Aim of the task » Rewrite the records below in full, switching each "Robbery" to "Theft" and leaving everything else unchanged.
Segment Start: Records shown
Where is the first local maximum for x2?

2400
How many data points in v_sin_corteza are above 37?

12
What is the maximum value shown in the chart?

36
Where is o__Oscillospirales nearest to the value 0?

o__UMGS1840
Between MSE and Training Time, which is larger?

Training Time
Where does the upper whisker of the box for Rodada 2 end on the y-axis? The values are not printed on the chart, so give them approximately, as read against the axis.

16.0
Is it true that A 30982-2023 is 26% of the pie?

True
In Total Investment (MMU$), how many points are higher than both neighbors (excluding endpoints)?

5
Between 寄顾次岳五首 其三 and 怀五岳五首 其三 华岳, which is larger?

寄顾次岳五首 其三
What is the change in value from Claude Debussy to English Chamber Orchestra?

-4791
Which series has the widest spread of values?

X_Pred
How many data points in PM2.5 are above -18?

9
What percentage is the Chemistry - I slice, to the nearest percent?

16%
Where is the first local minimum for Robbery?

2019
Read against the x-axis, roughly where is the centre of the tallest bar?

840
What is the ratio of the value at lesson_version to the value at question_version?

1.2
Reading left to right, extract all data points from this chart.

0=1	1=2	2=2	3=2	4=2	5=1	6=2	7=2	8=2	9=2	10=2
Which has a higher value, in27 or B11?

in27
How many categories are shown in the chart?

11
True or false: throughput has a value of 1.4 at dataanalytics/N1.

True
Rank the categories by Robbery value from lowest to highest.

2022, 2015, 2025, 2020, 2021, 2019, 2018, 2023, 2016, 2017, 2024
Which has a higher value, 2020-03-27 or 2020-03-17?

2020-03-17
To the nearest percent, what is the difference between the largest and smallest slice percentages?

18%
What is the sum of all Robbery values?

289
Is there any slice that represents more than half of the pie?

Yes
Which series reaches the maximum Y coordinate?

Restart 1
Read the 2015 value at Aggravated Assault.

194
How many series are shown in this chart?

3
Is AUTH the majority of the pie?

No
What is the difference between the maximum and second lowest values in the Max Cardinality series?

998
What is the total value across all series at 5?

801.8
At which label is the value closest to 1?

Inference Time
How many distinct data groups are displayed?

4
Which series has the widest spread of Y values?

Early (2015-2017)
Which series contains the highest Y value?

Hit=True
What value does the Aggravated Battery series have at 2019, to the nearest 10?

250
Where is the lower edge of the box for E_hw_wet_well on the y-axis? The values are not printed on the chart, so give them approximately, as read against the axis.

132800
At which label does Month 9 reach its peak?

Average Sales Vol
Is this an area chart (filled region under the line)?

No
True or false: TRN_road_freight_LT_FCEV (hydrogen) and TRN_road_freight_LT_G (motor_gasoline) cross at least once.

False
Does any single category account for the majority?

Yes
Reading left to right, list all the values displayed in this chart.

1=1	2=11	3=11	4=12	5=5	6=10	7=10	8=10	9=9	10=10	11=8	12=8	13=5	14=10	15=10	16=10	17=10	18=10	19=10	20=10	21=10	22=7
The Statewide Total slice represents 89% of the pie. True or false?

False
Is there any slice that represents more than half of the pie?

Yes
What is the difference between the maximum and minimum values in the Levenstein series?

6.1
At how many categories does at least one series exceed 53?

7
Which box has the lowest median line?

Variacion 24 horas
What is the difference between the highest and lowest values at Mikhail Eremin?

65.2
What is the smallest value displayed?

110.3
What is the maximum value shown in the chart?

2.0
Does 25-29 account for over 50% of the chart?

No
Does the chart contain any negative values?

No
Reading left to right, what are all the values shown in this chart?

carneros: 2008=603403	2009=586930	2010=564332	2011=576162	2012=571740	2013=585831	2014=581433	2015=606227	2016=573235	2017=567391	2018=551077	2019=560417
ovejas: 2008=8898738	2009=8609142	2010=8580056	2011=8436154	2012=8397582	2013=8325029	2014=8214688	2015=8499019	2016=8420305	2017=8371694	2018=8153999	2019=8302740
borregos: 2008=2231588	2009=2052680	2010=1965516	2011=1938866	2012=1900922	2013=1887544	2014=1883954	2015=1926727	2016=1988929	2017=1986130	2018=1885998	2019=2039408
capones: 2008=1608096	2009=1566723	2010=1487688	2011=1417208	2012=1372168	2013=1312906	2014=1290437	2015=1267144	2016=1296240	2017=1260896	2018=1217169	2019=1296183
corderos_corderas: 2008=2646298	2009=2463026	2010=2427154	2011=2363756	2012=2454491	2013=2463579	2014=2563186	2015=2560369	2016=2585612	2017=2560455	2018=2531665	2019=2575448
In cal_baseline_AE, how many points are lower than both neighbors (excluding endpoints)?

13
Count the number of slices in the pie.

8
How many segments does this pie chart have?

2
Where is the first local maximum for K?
Segment End: Records shown
Response for this exercise »
Where is the first local maximum for x2?

2400
How many data points in v_sin_corteza are above 37?

12
What is the maximum value shown in the chart?

36
Where is o__Oscillospirales nearest to the value 0?

o__UMGS1840
Between MSE and Training Time, which is larger?

Training Time
Where does the upper whisker of the box for Rodada 2 end on the y-axis? The values are not printed on the chart, so give them approximately, as read against the axis.

16.0
Is it true that A 30982-2023 is 26% of the pie?

True
In Total Investment (MMU$), how many points are higher than both neighbors (excluding endpoints)?

5
Between 寄顾次岳五首 其三 and 怀五岳五首 其三 华岳, which is larger?

寄顾次岳五首 其三
What is the change in value from Claude Debussy to English Chamber Orchestra?

-4791
Which series has the widest spread of values?

X_Pred
How many data points in PM2.5 are above -18?

9
What percentage is the Chemistry - I slice, to the nearest percent?

16%
Where is the first local minimum for Theft?

2019
Read against the x-axis, roughly where is the centre of the tallest bar?

840
What is the ratio of the value at lesson_version to the value at question_version?

1.2
Reading left to right, extract all data points from this chart.

0=1	1=2	2=2	3=2	4=2	5=1	6=2	7=2	8=2	9=2	10=2
Which has a higher value, in27 or B11?

in27
How many categories are shown in the chart?

11
True or false: throughput has a value of 1.4 at dataanalytics/N1.

True
Rank the categories by Theft value from lowest to highest.

2022, 2015, 2025, 2020, 2021, 2019, 2018, 2023, 2016, 2017, 2024
Which has a higher value, 2020-03-27 or 2020-03-17?

2020-03-17
To the nearest percent, what is the difference between the largest and smallest slice percentages?

18%
What is the sum of all Theft values?

289
Is there any slice that represents more than half of the pie?

Yes
Which series reaches the maximum Y coordinate?

Restart 1
Read the 2015 value at Aggravated Assault.

194
How many series are shown in this chart?

3
Is AUTH the majority of the pie?

No
What is the difference between the maximum and second lowest values in the Max Cardinality series?

998
What is the total value across all series at 5?

801.8
At which label is the value closest to 1?

Inference Time
How many distinct data groups are displayed?

4
Which series has the widest spread of Y values?

Early (2015-2017)
Which series contains the highest Y value?

Hit=True
What value does the Aggravated Battery series have at 2019, to the nearest 10?

250
Where is the lower edge of the box for E_hw_wet_well on the y-axis? The values are not printed on the chart, so give them approximately, as read against the axis.

132800
At which label does Month 9 reach its peak?

Average Sales Vol
Is this an area chart (filled region under the line)?

No
True or false: TRN_road_freight_LT_FCEV (hydrogen) and TRN_road_freight_LT_G (motor_gasoline) cross at least once.

False
Does any single category account for the majority?

Yes
Reading left to right, list all the values displayed in this chart.

1=1	2=11	3=11	4=12	5=5	6=10	7=10	8=10	9=9	10=10	11=8	12=8	13=5	14=10	15=10	16=10	17=10	18=10	19=10	20=10	21=10	22=7
The Statewide Total slice represents 89% of the pie. True or false?

False
Is there any slice that represents more than half of the pie?

Yes
What is the difference between the maximum and minimum values in the Levenstein series?

6.1
At how many categories does at least one series exceed 53?

7
Which box has the lowest median line?

Variacion 24 horas
What is the difference between the highest and lowest values at Mikhail Eremin?

65.2
What is the smallest value displayed?

110.3
What is the maximum value shown in the chart?

2.0
Does 25-29 account for over 50% of the chart?

No
Does the chart contain any negative values?

No
Reading left to right, what are all the values shown in this chart?

carneros: 2008=603403	2009=586930	2010=564332	2011=576162	2012=571740	2013=585831	2014=581433	2015=606227	2016=573235	2017=567391	2018=551077	2019=560417
ovejas: 2008=8898738	2009=8609142	2010=8580056	2011=8436154	2012=8397582	2013=8325029	2014=8214688	2015=8499019	2016=8420305	2017=8371694	2018=8153999	2019=8302740
borregos: 2008=2231588	2009=2052680	2010=1965516	2011=1938866	2012=1900922	2013=1887544	2014=1883954	2015=1926727	2016=1988929	2017=1986130	2018=1885998	2019=2039408
capones: 2008=1608096	2009=1566723	2010=1487688	2011=1417208	2012=1372168	2013=1312906	2014=1290437	2015=1267144	2016=1296240	2017=1260896	2018=1217169	2019=1296183
corderos_corderas: 2008=2646298	2009=2463026	2010=2427154	2011=2363756	2012=2454491	2013=2463579	2014=2563186	2015=2560369	2016=2585612	2017=2560455	2018=2531665	2019=2575448
In cal_baseline_AE, how many points are lower than both neighbors (excluding endpoints)?

13
Count the number of slices in the pie.

8
How many segments does this pie chart have?

2
Where is the first local maximum for K?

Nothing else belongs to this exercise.